Nada aconteceria antes de 23 de janeiro. Os maiores acionistas da Energisa – Bode incluso – estão amarrados por um lock-up que vence naquela data. Até agora, não houve mudança relevante no volume negociado na ação, que segue em torno de 500 mil units por dia.
Parte dos problemas de Bode parece ter sido resolvido antes da oferta. O Itaú já chegou a ser dono de 8,5% da Energisa depois de aceitar as ações como garantia oferecida por Bode. Em junho, duas semanas antes da divulgação do prospecto preliminar, o banco vendeu esta posição ao investidor Ronaldo Cézar Coelho, que carrega essa posição nos fundos Samambaia e Top 2016.

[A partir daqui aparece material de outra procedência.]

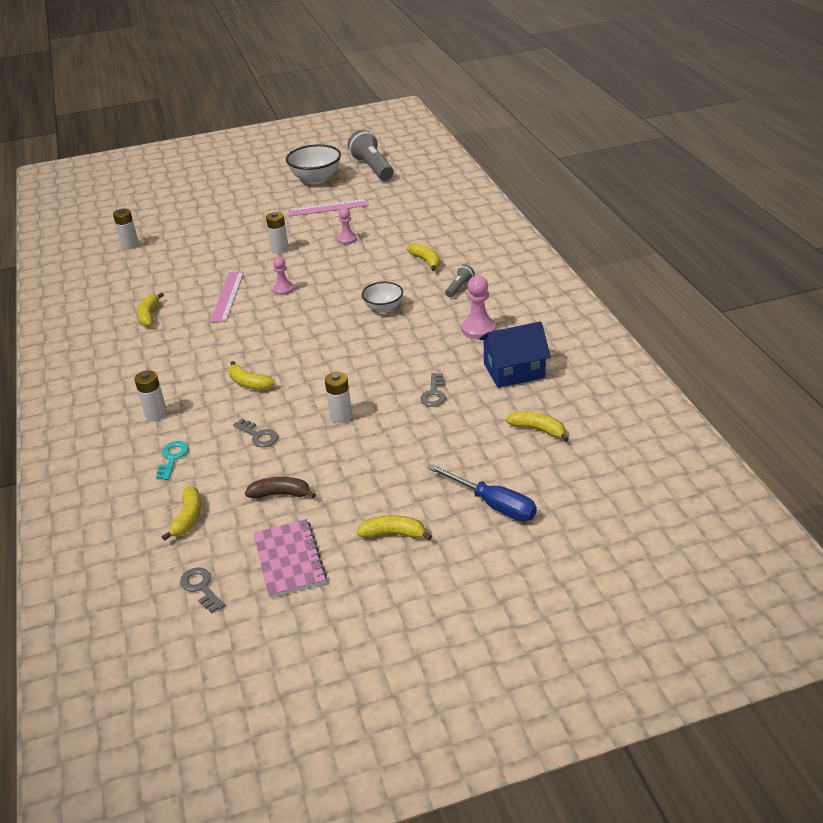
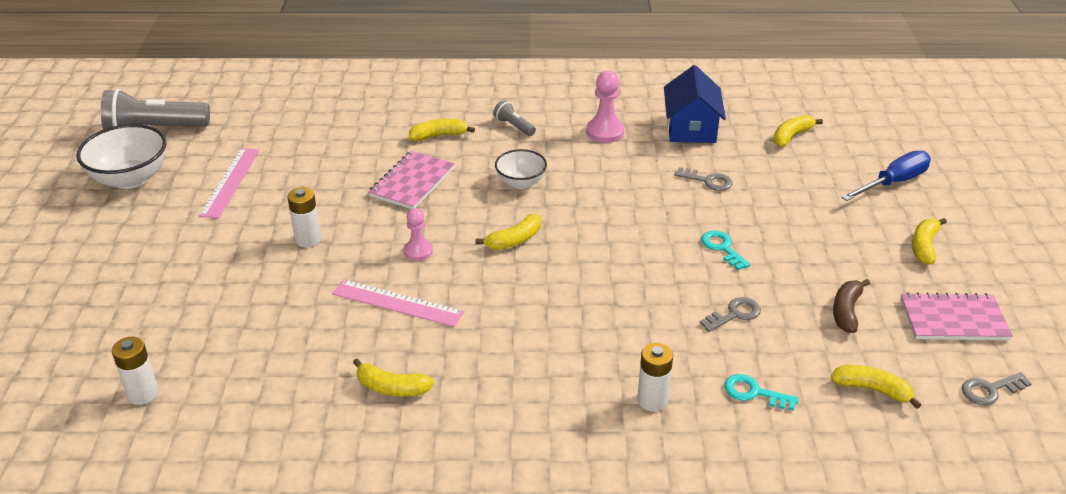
camera: 75 degrees left, 0 degrees up
(249, 383) = (623, 308): yellow banana -> yellow banana (514, 240)
(341, 416) = (722, 248): white battery -> turquoise key
(347, 239) = (333, 181): pink pawn -> none
(361, 267) = (412, 182): none -> pink notebook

Bode e Coelho são amigos de longa data e, como sócios, protagonizaram a fábula da multiplicação do capital. Operadores do mercado financeiro, criaram o banco Multiplic e a financeira Losango, que venderam em 1997 ao Lloyds Bank, que já tinha 50% do negócio. Estima-se que cada um embolsou US$300 milhões na ocasião.
Enquanto Coelho manteve-se relativamente mais líquido, focando em investimentos de portfólio – além de ter entrado na política — Bode fez grandes apostas na economia real.

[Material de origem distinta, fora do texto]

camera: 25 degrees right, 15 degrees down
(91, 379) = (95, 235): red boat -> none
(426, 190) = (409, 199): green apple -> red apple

Em 2006, comprou uma participação relevante na Energisa — à época mais conhecida como Cia. Força e Luz Cataguazes Leopoldina — que estava nas mãos da empresa americana Alliant Energy. Donos de 52% das PNs da empresa e depois de três anos sem receber dividendos, os americanos entraram numa briga societária com os Botelho, e a entrada de Bode pôs fim ao conflito.
No ano seguinte, o ex-banqueiro comprou o controle da incorporadora João Fortes Engenharia. A ideia era usar sua fama de Midas e recuperar o negócio. Mas o ciclo virou, as vendas caíram, a dívida disparou e a empresa passou a exigir sucessivos aportes de capital: em 2014, foram R$ 213 milhões e, em 2015, outros R$ 380 milhões.
Com o lock-up terminando em um mês, os investidores agora se questionam se o Bode terá que vender ações para aumentar sua liquidez. Há dúvidas ainda sobre qual a estratégia de Coelho – se a compra das ações do Itaú foi apenas circunstancial e ele pretende vendê-las em breve, ou se se trata de um investimento de longo prazo.
A Energisa diz que “até o momento não recebeu nenhuma informação sobre eventual acordo de compra/venda de participação de quais acionistas relevantes findo o período de lock-up.”
Por enquanto, a melhor explicação para o recuo da ação tem a ver com sua própria baixa liquidez. O free float da companhia — a parte da empresa nas mãos dos investidores minoritários — é de 32%, mas o número real é menor porque muitos acionistas estão sentados no papel.
“Como essa ação negocia entre R$ 10 milhões e R$ 15 milhões por dia, qualquer fundo montando posição ou tentando sair do papel mexe no preço,” diz o analista de uma gestora que tem Energisa na carteira.
Ainda que o risco de uma oferta iminente possa estar se incorporando ao preço, o mais provável é que uma eventual oferta por um grande acionista tenha uma boa acolhida no mercado.
Para muitos gestores, a tese de investimento na Energisa sugere algo parecido à trajetória da Equatorial (que, no entanto, estava muito mais barata no início do que a Energisa agora). A preços de hoje, analistas estimam que a Energisa remunera o investidor com uma taxa interna de retorno implícita de 2 pontos percentuais acima da Equatorial.
Desde que bateu a carteira da CPFL – que tinha cinco vezes seu tamanho – e levou as oito distribuidoras do Grupo Rede, a Energisa tem cortado custos, melhorado indicadores de qualidade e investido pesado na rede. Todo esse capex deve ser recompensado na revisão tarifária das distribuidoras do Mato Grosso e do Mato Grosso do Sul, que ocorrerá em 2018.